Ce n'est pas que quelques personnes ne m'aient reproché cette même
simplicité que j'avais recherchée avec tant de soin. Ils ont cru qu'une
tragédie qui était si peu chargée d'intrigues ne pouvait être selon les
règles du théâtre. Je m'informai s'ils se plaignaient qu'elle les eût
ennuyés. On me dit qu'ils avouaient tous qu'elle n'ennuyait point,
qu'elle les touchait même en plusieurs endroits et qu'ils la verraient
encore avec plaisir. Que veulent-ils davantage ? Je les conjure
d'avoir assez bonne opinion d'eux-mêmes pour ne pas croire qu'une
pièce qui les touche et qui leur donne du plaisir puisse être
absolument contre les règles. La principale règle est de plaire et de
toucher. Toutes les autres ne sont faites que pour parvenir à cette
première. Mais toutes ces règles sont d'un long détail, dont je ne leur
conseille pas de s'embarrasser. Ils ont des occupations plus
importantes. Qu'ils se reposent sur nous de la fatigue d'éclaircir les
difficultés de la Poétique d'Aristote; qu'ils se réservent le plaisir de
pleurer et d'être attendris; et qu'ils me permettent de leur dire ce
qu'un musicien disait à Philippe, roi de Macédoine, qui prétendait
qu'une chanson n'était pas selon les règles : "A Dieu ne plaise,
Seigneur, que vous soyez jamais si malheureux que de savoir ces
choses-là mieux que moi !"
Voilà tout ce que j'ai à dire à ces personnes, à qui je ferai toujours
gloire de plaire. Car pour le libelle que l'on a fait contre moi, je crois
que les lecteurs me dispenseront volontiers d'y répondre. Et que
répondrais-je a un homme qui ne pense rien, et qui ne sait pas même
construire ce qu'il pense ? Il parle de protase comme s'il entendait ce
mot, et veut que cette première des quatre parties de la tragédie soit
toujours la plus proche de la dernière, qui est la catastrophe. Il se
plaint que la trop grande connaissance des règles l'empêche de se
divertir à la comédie. Certainement, si l'on en juge par sa
dissertation, il n'y eut jamais de plainte plus mal fondée. Il paraît
bien qu'il n'a jamais lu Sophocle, qu'il loue très injustement d'une
grande multiplicité d'incidents; et qu'il n'a même jamais rien lu de la
Poétique, que dans quelques préfaces de tragédies. Mais je lui
pardonne de ne pas savoir les règles du théâtre, puisque
heureusement pour le public il ne s'applique pas à ce genre d'écrire.
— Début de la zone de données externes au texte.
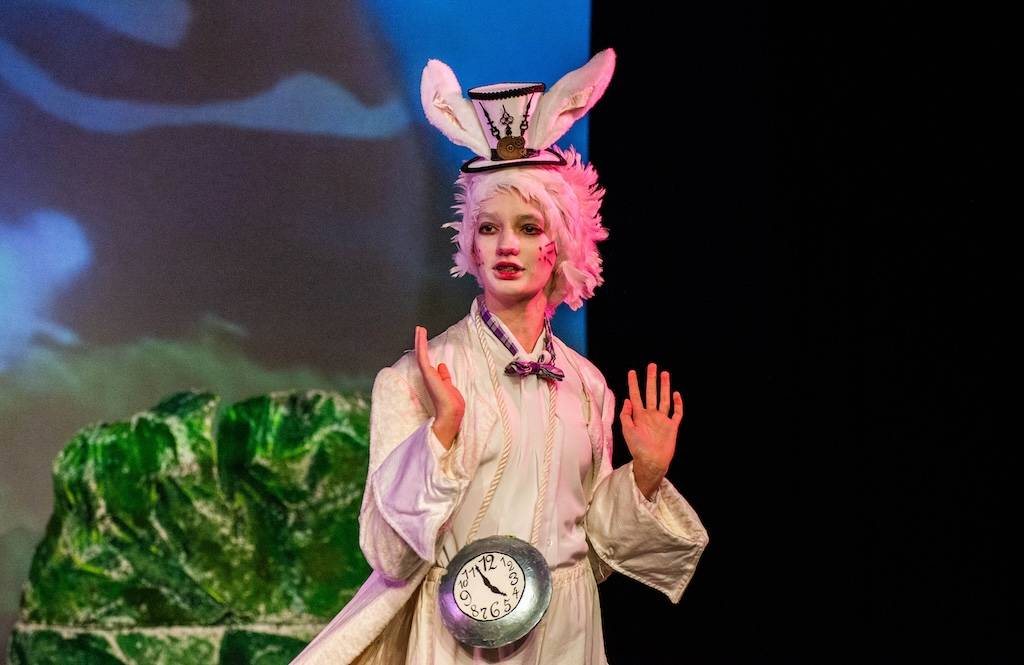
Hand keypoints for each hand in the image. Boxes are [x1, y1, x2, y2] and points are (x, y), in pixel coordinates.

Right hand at [415, 326, 464, 448]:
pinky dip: (421, 343)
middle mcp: (428, 376)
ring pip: (421, 353)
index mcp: (434, 380)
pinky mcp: (427, 372)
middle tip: (419, 331)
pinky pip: (422, 355)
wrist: (451, 412)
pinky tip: (421, 334)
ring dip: (420, 340)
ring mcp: (427, 374)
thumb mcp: (449, 386)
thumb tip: (441, 366)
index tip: (425, 342)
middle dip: (421, 343)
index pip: (429, 363)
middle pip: (423, 356)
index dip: (427, 351)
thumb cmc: (452, 403)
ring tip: (419, 329)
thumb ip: (444, 376)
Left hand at [620, 363, 683, 498]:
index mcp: (639, 415)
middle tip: (652, 365)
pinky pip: (676, 413)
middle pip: (651, 393)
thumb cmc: (638, 448)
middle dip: (651, 380)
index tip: (632, 372)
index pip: (635, 396)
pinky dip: (678, 404)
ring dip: (664, 387)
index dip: (633, 384)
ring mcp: (662, 420)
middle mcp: (651, 415)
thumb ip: (626, 415)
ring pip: (664, 399)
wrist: (652, 461)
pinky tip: (676, 394)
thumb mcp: (627, 430)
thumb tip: (626, 399)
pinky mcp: (672, 426)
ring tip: (665, 374)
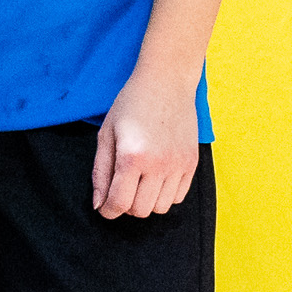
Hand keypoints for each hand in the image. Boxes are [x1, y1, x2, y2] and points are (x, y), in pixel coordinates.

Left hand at [90, 68, 199, 219]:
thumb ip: (101, 172)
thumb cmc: (131, 104)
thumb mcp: (106, 135)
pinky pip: (178, 197)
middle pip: (140, 210)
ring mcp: (178, 164)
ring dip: (146, 201)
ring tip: (139, 181)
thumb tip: (99, 204)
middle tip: (121, 187)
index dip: (108, 210)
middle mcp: (158, 164)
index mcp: (132, 156)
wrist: (167, 81)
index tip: (105, 206)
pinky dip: (164, 195)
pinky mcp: (192, 162)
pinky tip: (156, 177)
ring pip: (160, 208)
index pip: (119, 203)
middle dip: (126, 205)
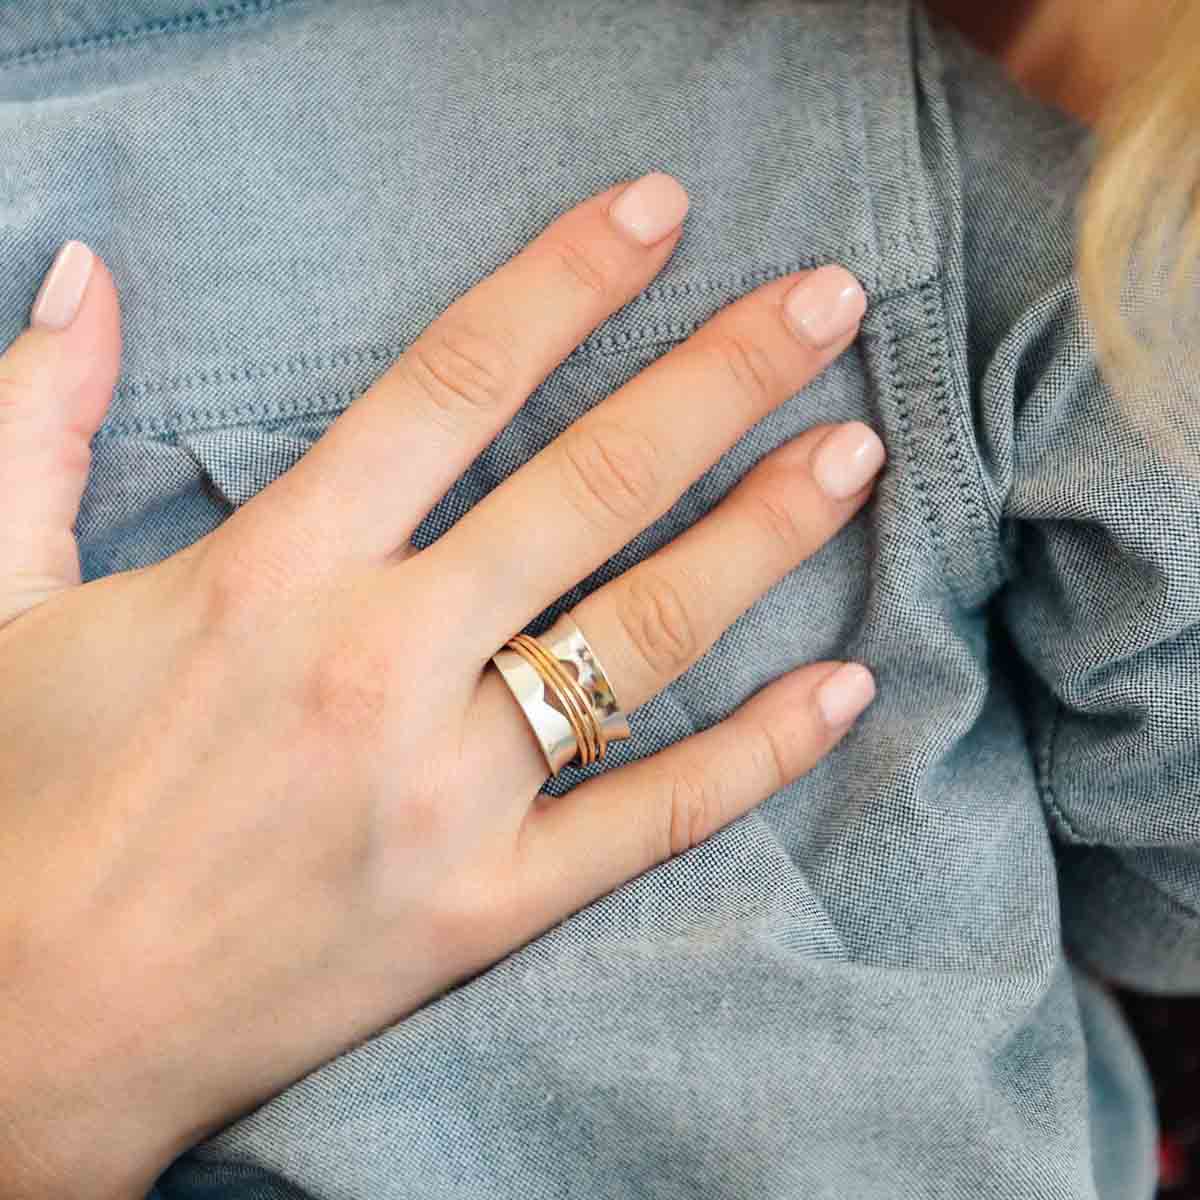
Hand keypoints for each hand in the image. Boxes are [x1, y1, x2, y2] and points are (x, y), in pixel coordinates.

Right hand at [0, 174, 881, 1197]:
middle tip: (826, 301)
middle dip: (722, 377)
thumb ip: (37, 422)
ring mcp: (446, 796)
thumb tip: (80, 274)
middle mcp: (379, 667)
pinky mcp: (481, 908)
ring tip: (854, 452)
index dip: (569, 279)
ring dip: (764, 533)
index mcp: (272, 572)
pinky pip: (650, 820)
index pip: (455, 380)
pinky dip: (759, 755)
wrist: (23, 1035)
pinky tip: (847, 690)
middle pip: (590, 485)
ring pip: (644, 636)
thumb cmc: (12, 804)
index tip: (662, 210)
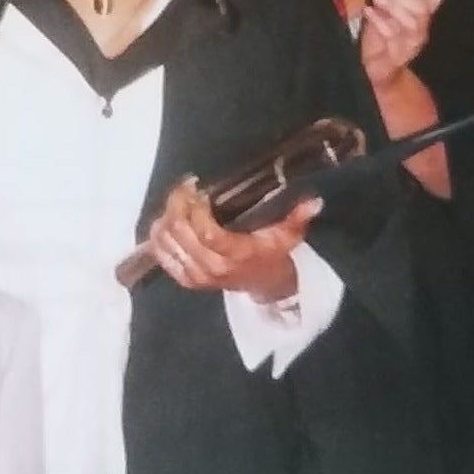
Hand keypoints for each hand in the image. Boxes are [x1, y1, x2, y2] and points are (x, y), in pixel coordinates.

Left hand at [147, 180, 321, 301]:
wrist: (266, 285)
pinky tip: (163, 221)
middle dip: (177, 206)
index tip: (197, 189)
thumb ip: (299, 216)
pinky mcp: (187, 280)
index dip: (196, 209)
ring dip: (166, 219)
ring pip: (168, 245)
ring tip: (175, 201)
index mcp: (238, 254)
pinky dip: (158, 239)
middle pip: (182, 235)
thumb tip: (314, 201)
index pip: (208, 233)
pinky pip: (163, 259)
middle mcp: (214, 268)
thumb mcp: (289, 234)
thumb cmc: (274, 253)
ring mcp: (198, 276)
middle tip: (183, 188)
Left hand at [360, 0, 442, 88]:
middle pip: (423, 9)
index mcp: (418, 15)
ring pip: (413, 23)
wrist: (371, 70)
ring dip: (392, 9)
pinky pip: (394, 37)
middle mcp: (419, 29)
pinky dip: (380, 22)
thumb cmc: (375, 39)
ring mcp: (411, 45)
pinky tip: (369, 13)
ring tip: (375, 3)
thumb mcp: (375, 12)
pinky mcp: (398, 57)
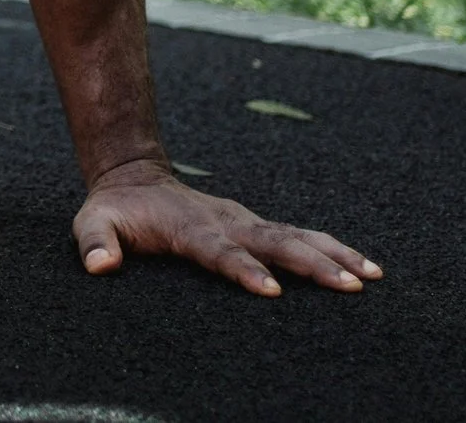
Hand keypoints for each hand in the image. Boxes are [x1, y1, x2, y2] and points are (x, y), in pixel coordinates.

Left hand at [73, 159, 382, 296]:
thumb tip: (99, 266)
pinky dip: (332, 249)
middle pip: (273, 242)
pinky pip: (298, 237)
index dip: (242, 268)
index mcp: (188, 227)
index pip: (219, 250)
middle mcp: (225, 221)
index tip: (271, 289)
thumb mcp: (92, 223)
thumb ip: (95, 242)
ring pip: (295, 236)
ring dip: (333, 253)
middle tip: (351, 284)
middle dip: (312, 263)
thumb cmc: (114, 210)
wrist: (133, 177)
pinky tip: (364, 267)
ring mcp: (244, 221)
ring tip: (373, 274)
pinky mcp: (255, 225)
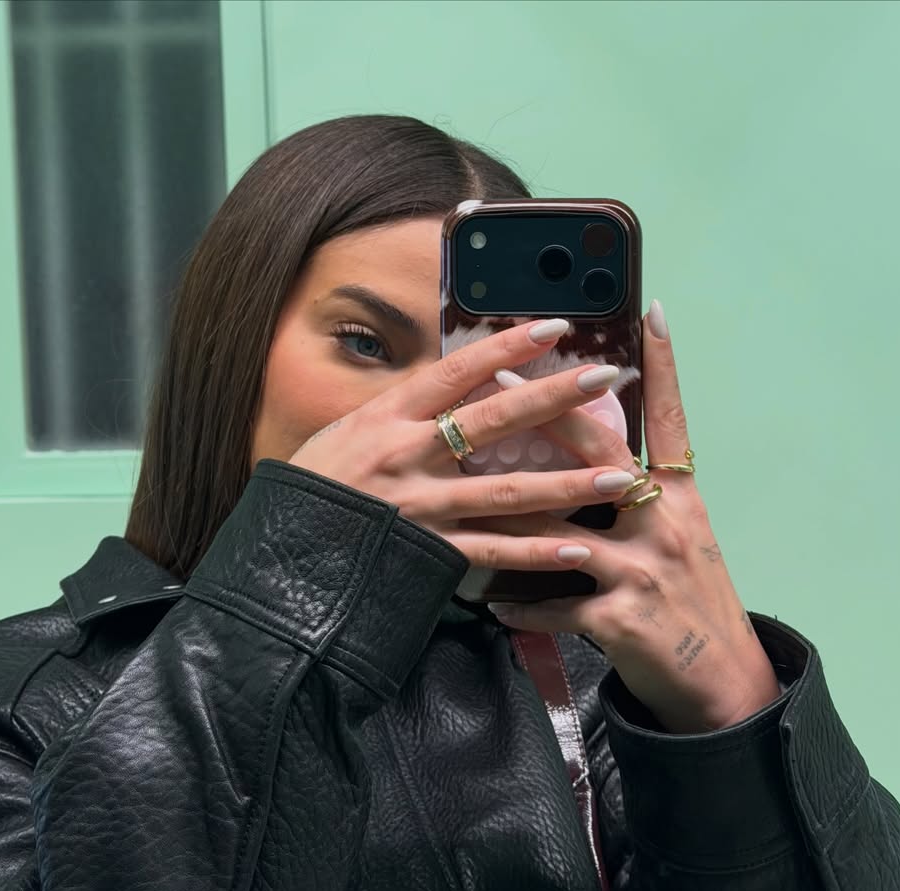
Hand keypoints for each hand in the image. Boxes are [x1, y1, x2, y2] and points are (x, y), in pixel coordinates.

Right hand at [289, 318, 640, 572]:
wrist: (280, 553)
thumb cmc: (312, 487)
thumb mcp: (345, 433)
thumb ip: (398, 414)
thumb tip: (448, 389)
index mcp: (388, 417)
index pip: (457, 372)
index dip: (508, 347)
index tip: (555, 327)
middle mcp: (410, 455)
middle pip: (494, 420)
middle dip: (555, 398)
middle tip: (606, 378)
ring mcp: (423, 506)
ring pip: (507, 491)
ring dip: (567, 483)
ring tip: (620, 475)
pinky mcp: (429, 552)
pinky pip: (492, 552)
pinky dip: (537, 552)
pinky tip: (578, 548)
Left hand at [467, 302, 780, 734]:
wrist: (721, 680)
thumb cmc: (692, 603)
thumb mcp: (681, 541)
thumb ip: (640, 503)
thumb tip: (589, 470)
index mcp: (680, 498)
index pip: (673, 420)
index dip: (664, 366)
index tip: (651, 311)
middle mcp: (663, 523)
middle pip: (599, 456)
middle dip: (547, 413)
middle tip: (502, 375)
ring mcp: (642, 570)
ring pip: (557, 530)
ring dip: (505, 519)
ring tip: (458, 503)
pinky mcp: (621, 618)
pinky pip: (554, 603)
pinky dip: (520, 605)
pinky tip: (491, 604)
Ce que je ne lui pardonne pas, c'est de savoir si peu les règles de la
bonne plaisanterie, lui qui ne veut pas dire un mot sans plaisanter.
Croit-il réjouir beaucoup les honnêtes gens par ces hélas de poche,
ces mesdemoiselles mes règles, et quantité d'autres basses
affectations, qu'il trouvera condamnées dans tous les bons auteurs,
s'il se mêle jamais de les lire ?
Toutes ces critiques sont le partage de quatre ou cinq petits auteurs
infortunés, qui n'ont jamais pu par eux-mêmes exciter la curiosité du
public. Ils attendent toujours l'occasion de quelque ouvrage qui
réussisse, pour l'attaquer. Non point par jalousie. Car sur quel
fondement seraient-ils jaloux ? Mais dans l'espérance qu'on se
donnera la peine de leur répondre, et qu'on les tirera de l'obscurité où
leurs propres ouvrages les auraient laissés toute leur vie.
Racine, Préface de Bérénice [1670], in Œuvres complètes, tome I,
Paris, Gallimard, "Pléiade", 1950, p. 465-468.